=== SUPPLIED MATERIAL ===

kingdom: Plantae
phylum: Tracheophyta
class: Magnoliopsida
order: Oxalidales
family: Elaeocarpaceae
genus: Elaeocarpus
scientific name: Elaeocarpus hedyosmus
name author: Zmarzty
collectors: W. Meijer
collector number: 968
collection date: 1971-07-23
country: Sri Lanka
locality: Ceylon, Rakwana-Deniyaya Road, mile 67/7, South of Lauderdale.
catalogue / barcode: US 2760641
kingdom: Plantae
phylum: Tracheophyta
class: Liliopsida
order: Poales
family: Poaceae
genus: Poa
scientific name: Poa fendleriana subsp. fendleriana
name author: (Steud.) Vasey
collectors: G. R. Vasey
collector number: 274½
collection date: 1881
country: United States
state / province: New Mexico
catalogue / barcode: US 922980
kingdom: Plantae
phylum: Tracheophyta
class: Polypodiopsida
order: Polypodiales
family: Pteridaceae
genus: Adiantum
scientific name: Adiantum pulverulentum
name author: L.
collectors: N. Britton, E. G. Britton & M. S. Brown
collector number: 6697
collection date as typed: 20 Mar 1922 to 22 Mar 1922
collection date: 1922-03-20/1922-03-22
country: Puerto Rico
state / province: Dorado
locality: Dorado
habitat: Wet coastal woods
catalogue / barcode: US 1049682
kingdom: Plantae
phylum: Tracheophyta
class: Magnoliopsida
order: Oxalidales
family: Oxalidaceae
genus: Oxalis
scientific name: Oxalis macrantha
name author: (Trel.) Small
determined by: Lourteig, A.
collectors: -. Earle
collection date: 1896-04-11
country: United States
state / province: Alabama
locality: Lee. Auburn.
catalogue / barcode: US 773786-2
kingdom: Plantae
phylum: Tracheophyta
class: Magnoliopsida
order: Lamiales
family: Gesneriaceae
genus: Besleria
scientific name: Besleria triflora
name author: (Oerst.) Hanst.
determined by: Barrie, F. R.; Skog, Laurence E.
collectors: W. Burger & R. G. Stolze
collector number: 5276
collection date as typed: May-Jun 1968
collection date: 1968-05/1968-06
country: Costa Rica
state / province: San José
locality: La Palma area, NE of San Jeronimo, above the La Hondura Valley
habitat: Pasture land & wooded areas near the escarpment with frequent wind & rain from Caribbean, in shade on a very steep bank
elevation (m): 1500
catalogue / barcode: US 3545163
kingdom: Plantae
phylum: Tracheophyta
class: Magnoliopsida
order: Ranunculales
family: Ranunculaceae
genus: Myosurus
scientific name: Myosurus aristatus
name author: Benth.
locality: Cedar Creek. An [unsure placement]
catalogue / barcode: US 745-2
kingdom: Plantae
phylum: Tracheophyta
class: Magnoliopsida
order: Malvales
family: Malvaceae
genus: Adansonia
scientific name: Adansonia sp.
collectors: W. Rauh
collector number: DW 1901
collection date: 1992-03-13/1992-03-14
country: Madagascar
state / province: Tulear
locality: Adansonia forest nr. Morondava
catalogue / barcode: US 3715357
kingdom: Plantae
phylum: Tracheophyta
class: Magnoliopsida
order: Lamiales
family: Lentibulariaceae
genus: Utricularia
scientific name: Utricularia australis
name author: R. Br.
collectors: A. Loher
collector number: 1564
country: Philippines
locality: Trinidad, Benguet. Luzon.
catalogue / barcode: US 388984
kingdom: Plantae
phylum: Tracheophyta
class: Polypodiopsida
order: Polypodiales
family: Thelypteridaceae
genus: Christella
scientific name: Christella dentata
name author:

===

▶ _WHAT THE TASK ASKS_
List each line of the material above that contains the word "genus".

▶ _TASK SOLUTION_
genus: Elaeocarpus
genus: Poa
genus: Adiantum
genus: Oxalis
genus: Besleria
genus: Myosurus
genus: Adansonia
genus: Utricularia
genus: Christella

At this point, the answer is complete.